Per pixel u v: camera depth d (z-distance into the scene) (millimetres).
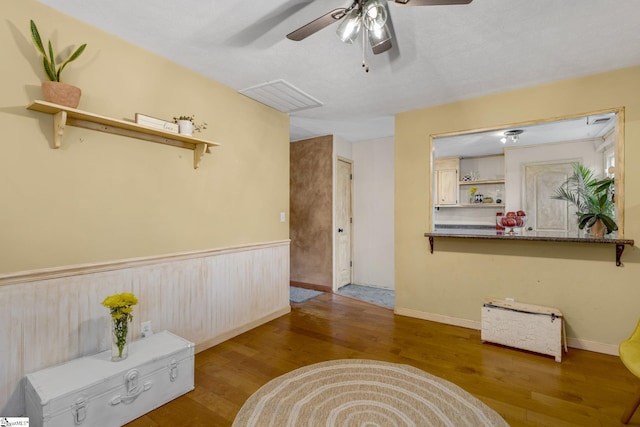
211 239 2738
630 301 2525
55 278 1781
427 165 3428
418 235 3477
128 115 2141
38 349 1711
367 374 2234
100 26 1962
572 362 2432
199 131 2627
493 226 3918
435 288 3381
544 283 2846
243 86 2879
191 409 1835
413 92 3004
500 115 3021
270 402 1899
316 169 4867
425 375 2223
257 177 3242
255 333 3027
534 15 1831
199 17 1873
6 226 1624
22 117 1672
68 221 1848
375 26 1490
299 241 5051
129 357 1836
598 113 2613
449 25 1925
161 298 2330
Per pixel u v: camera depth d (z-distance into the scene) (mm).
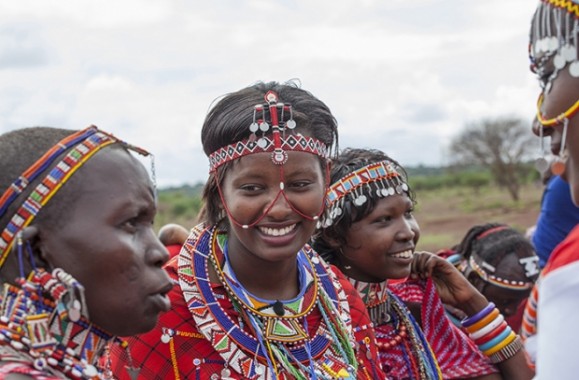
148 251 1797
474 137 38625
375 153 3084
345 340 2537
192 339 2391
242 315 2430
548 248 4883
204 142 2506
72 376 1697
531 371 3143
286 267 2518
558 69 1965
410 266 3064
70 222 1700
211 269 2484
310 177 2408
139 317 1782
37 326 1663
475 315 3162
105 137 1795
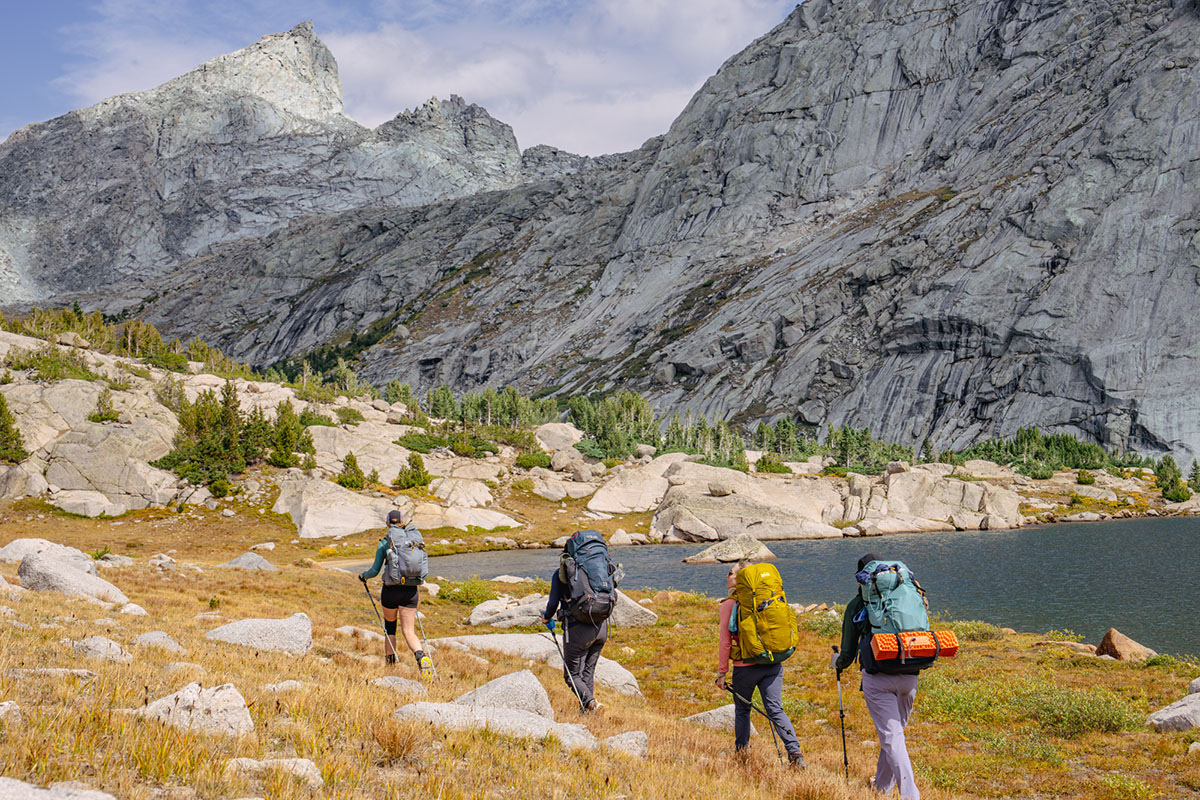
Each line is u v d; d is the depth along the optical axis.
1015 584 47.16
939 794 11.04
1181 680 19.47
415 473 90.94
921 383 182.25
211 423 86.19
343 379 165.50
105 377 95.44
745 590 9.95
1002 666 22.06
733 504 84.44
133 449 79.50
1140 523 85.06
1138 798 11.52
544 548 77.69
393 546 13.77
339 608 29.45
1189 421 141.62
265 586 31.28
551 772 7.44
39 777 4.75
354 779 6.14
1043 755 13.90
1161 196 177.25
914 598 8.55
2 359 92.25
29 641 10.11
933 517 86.38
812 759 12.38
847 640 9.04
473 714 8.99
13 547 25.64
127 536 68.94
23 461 76.69
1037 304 174.12
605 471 106.19
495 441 114.38
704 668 22.92
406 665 14.82
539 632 29.22
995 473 119.06
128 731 6.04
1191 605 38.72
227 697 7.16
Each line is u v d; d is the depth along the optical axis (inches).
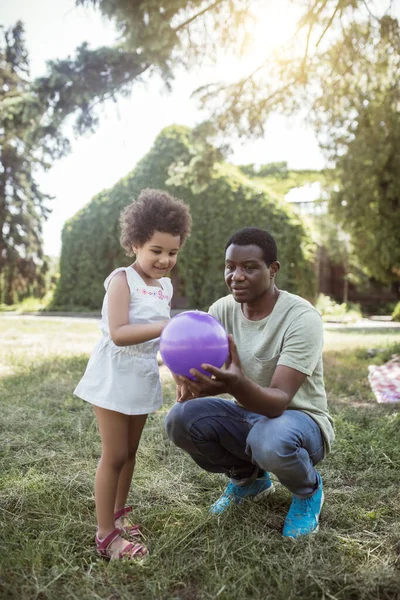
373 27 299.0
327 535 89.7
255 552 83.7
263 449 87.3
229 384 76.2
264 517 96.3
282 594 73.1
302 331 89.3
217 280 807.7
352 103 356.5
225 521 93.7
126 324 85.8
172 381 230.5
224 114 341.4
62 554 83.6
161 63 282.5
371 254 848.9
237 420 97.8
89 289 923.4
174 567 80.2
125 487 94.2
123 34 271.4
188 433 96.4
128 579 78.5
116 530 86.8
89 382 88.1
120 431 87.4
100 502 86.0
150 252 89.4
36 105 309.6
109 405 85.4
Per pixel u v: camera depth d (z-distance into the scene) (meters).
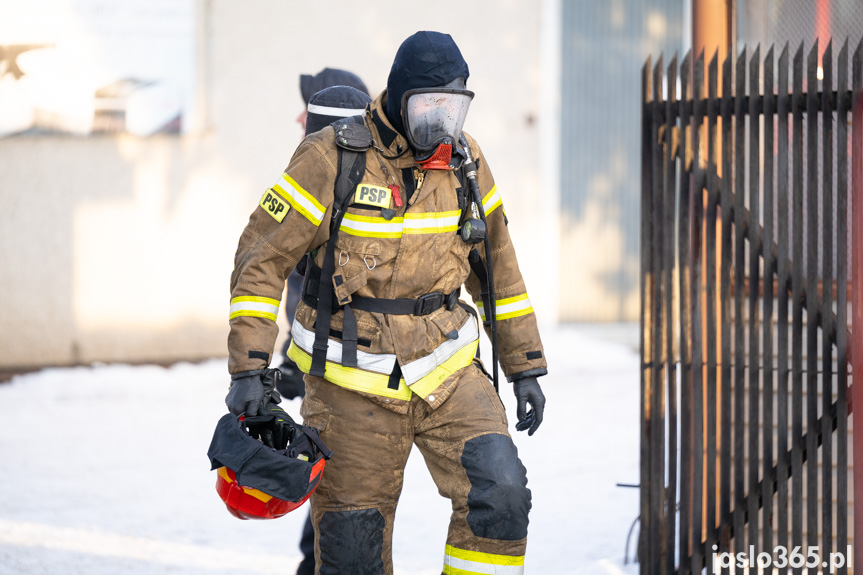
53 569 9.84
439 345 6.45
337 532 6.33
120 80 23.67
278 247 6.22
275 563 10.11
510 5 25.98
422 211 6.31
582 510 12.09
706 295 8.27
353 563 6.32
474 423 6.33
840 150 7.58
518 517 6.10
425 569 9.98
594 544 10.62
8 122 23.25
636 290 27.64
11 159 23.34
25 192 23.45
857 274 7.57
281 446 6.22
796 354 7.93
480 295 7.19
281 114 24.58
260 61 24.39
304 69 24.61
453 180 6.47
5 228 23.42
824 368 7.82
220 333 24.56
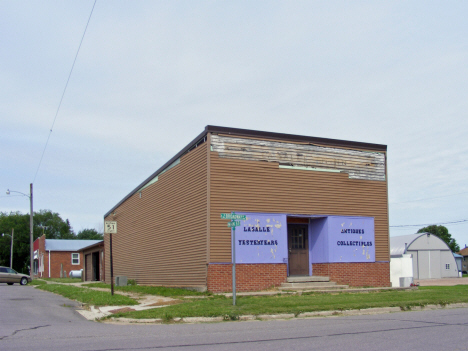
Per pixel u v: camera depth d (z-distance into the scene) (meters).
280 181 20.02
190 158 20.70
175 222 22.16
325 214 20.80
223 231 18.62
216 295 16.97
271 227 19.48
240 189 19.16
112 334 10.03
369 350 7.86
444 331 9.91
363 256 21.34
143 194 27.80
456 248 93.56
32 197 47.53
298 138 20.75
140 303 15.84
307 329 10.38
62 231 101.69
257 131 19.88
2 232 89.38
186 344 8.61
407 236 55.06
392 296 16.61
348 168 21.75
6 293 23.64
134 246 29.06
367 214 21.83
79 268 60.72
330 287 19.61
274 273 19.27
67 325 11.71
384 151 22.86
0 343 8.90
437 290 19.73
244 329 10.52
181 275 20.94
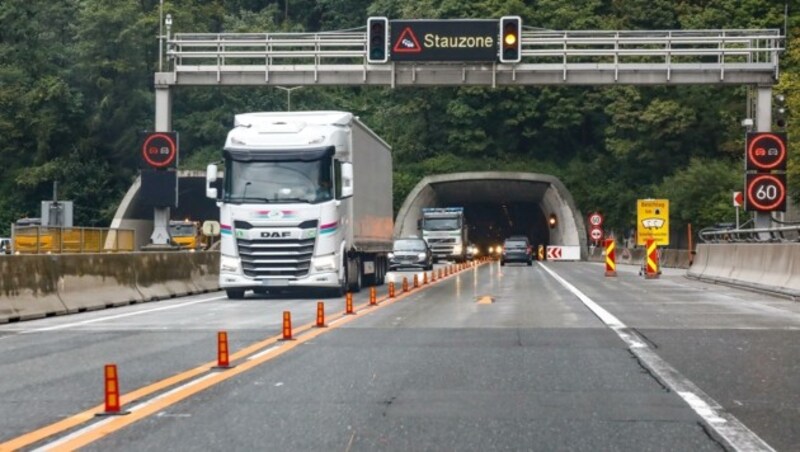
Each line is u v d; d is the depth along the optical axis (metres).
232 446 17.02
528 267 132.88
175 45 91.88
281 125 58.25
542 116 187.38
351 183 57.44
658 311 46.69
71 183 170.88
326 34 91.12
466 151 189.50
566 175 180.75
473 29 89.81
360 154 65.75
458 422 19.12
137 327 39.59
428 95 191.25
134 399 21.83
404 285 66.12
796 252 58.59
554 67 89.56
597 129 189.12
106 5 171.12
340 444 17.17
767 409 20.52
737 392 22.69
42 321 43.06
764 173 81.56
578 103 185.75
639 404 21.11
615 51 89.56
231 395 22.30
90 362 28.42
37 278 45.91
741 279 71.50
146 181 80.50
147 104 174.38
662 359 28.45
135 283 57.75
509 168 183.12
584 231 171.38
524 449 16.80
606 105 183.50
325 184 57.31
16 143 175.62
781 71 134.12
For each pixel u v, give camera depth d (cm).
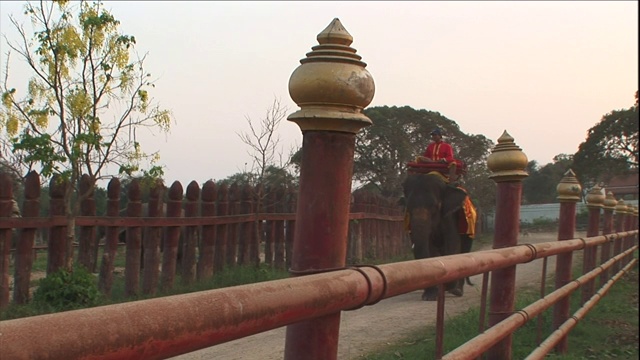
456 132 4084
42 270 1351
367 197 1758
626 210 1472
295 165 1576
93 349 109
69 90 861
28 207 816
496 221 458
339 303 184
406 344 679
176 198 1027
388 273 213
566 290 577
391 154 3856
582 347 701
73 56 847
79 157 841
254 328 149
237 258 1190
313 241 208
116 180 927
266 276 1113
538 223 4625
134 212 961
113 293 955
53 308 785
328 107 208
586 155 4738
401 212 2144
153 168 960
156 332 121
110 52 881
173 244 1020
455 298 1092
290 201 1345
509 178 452
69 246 845
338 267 210
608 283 973
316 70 207
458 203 1073
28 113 841
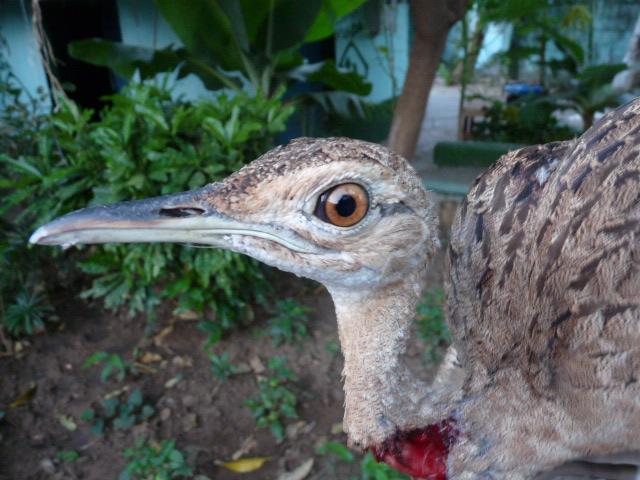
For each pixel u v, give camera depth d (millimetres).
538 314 129
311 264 122
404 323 136
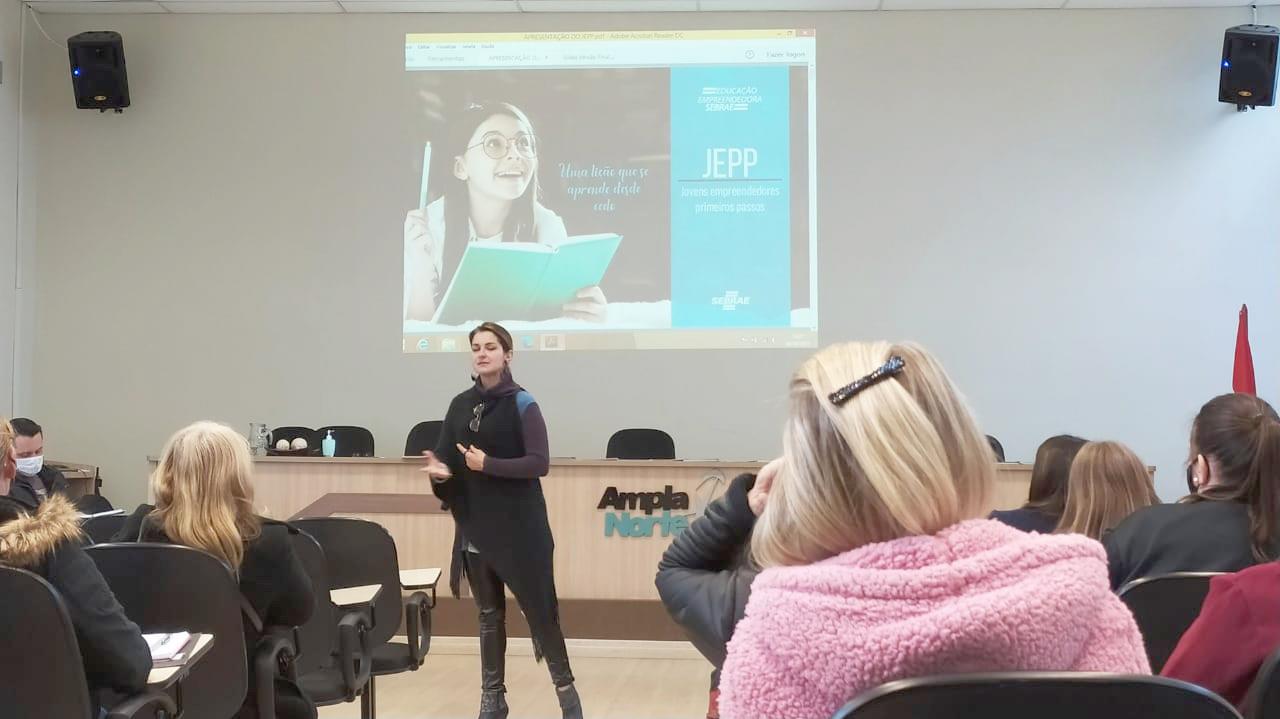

+ + + +

Aim of the task:
What is needed is a verbatim transcription of the records, minus the pictures.

Your solution:
Per pixel u v: camera depth d (z-distance into the scene) (millimetres).
211 239 2738
630 301 2525
55 278 1781
427 165 3428
418 235 3477
128 115 2141
38 349 1711
367 374 2234
100 26 1962
572 362 2432
199 131 2627
493 226 3918
435 288 3381
544 283 2846
243 86 2879
191 409 1835
413 92 3004
500 115 3021
270 402 1899
316 169 4867
425 375 2223
257 177 3242
255 333 3027
534 15 1831
199 17 1873
6 226 1624
22 117 1672
68 221 1848
375 26 1490
299 241 5051
129 357 1836
598 113 2613
449 25 1925
161 298 2330
Per pixel u v: camera depth d (z-distance into the scene) (mm).
148 251 1797
474 137 38625
375 153 3084
345 340 2537
192 339 2391
242 315 2430
548 248 4883
204 142 2506
72 376 1697
531 371 3143
286 267 2518
558 69 1965
410 266 3064
70 222 1700
211 269 2484
310 177 2408
139 317 1782
37 326 1663
475 315 3162
105 137 1795
Each line is u v d; d is the depth along the optical axis.
1015 584 47.16
939 794 11.04
1181 680 19.47
415 473 90.94
921 383 182.25
211 423 86.19
343 379 165.50
105 377 95.44
745 590 9.95
1002 666 22.06
733 504 84.44
133 449 79.50
1140 523 85.06
1138 798 11.52
544 548 77.69
393 546 13.77
339 608 29.45
1189 421 141.62
265 586 31.28
551 772 7.44
39 777 4.75
354 779 6.14
1043 755 13.90
1161 196 177.25
914 598 8.55
2 359 92.25
29 641 10.11
933 517 86.38
812 759 12.38
847 640 9.04
473 714 8.99
13 547 25.64
127 536 68.94
23 461 76.69
1037 304 174.12
605 471 106.19
495 441 114.38
704 668 22.92
406 665 14.82
539 632 29.22
995 473 119.06
128 731 6.04
1191 605 38.72
227 697 7.16
Each line is u v d; d is the depth along the optical axis (inches).
373 27 299.0
327 535 89.7
255 552 83.7
263 449 87.3
229 384 76.2
264 517 96.3
282 594 73.1
302 331 89.3
217 280 807.7
352 103 356.5
225 521 93.7
126 324 85.8
172 381 230.5
224 114 341.4
62 554 83.6
161 63 282.5
371 254 848.9
237 420 97.8
89 289 923.4
174 567 80.2
125 487 94.2
123 34 271.4
188 433 96.4
128 579 78.5
116 530 86.8
89 382 88.1
120 431 87.4
100 502 86.0
150 252 89.4
36 105 309.6
109 405 85.4
Per pixel u v: camera depth d (z-distance into the scene) (meters).
53 569 9.84
439 345 6.45
337 532 6.33
120 80 23.67
278 247 6.22
275 563 10.11
510 5 25.98
422 211 6.31
582 510 12.09
706 295 8.27
353 563 6.32
474 423 6.33
840 150 7.58
518 517 6.10
425 569 9.98
594 544 10.62
8 122 23.25
636 290 27.64
11 159 23.34
25 192 23.45
857 274 7.57
281 446 6.22
796 354 7.93
480 295 7.19
281 114 24.58
260 61 24.39
304 69 24.61
453 180 6.47
5 228 23.42
824 368 7.82
220 333 24.56
Per pixel u v: camera depth d (z-distance into the scene) (meters).
280 181 20.02
190 158 20.70
175 222 22.16
325 214 20.80
223 231 18.62
216 295 16.97
271 227 19.48
240 189 19.16
112 334 10.03
369 350 7.86
444 331 9.91
363 256 21.34
143 194 27.80
456 248 93.56
32 197 47.53
298 138 20.75
140 303 15.84
307 329 10.38
62 231 101.69
257 131 19.88
2 232 89.38
186 344 8.61
407 236 55.06
392 296 16.61
348 168 21.75
6 293 23.64
134 246 29.06
367 214 21.83
79 268 60.72
330 287 19.61
274 273 19.27
67 325 11.71
384 151 22.86
0 343 8.90
437 290 19.73
244 329 10.52
181 275 20.94
Each line is u v d; d is the depth along the optical axis (metres).
232 446 17.02
528 267 132.88
175 45 91.88
281 125 58.25
542 116 187.38
351 183 57.44
658 311 46.69
71 183 170.88
326 34 91.12
466 151 189.50
566 175 180.75
473 29 89.81
360 154 65.75
458 422 19.12
137 327 39.59
428 95 191.25
134 399 21.83
404 285 66.12
796 252 58.59
554 67 89.56
597 129 189.12
106 5 171.12
340 444 17.17
767 409 20.52
737 392 22.69
42 321 43.06
764 173 81.56
578 103 185.75
639 404 21.11
615 51 89.56
231 395 22.30
90 362 28.42
37 278 45.91
741 279 71.50
146 181 80.50
147 104 174.38
662 359 28.45
135 283 57.75
509 168 183.12
584 231 171.38
524 449 16.80
606 105 183.50
325 184 57.31
16 143 175.62
781 71 134.12
For each pixel u v, give camera depth d (cm).
456 132 4084
42 270 1351
367 197 1758
626 210 1472
295 165 1576
93 349 109
69 90 861
28 207 816
496 221 458
339 303 184
406 344 679
176 198 1027
388 273 213
566 290 577
391 154 3856
582 347 701
73 56 847
79 157 841
254 328 149
237 258 1190
313 241 208
116 180 927
266 276 1113
538 223 4625
134 212 961
113 293 955
53 308 785
328 107 208
586 155 4738
401 212 2144
153 168 960
156 332 121
110 52 881
173 244 1020
455 298 1092
290 201 1345
509 178 452
69 246 845
338 267 210
608 283 973
316 70 207
458 203 1073
28 113 841
For each pixel u v, give camera depth d (millimetres).
538 314 129
311 264 122
404 323 136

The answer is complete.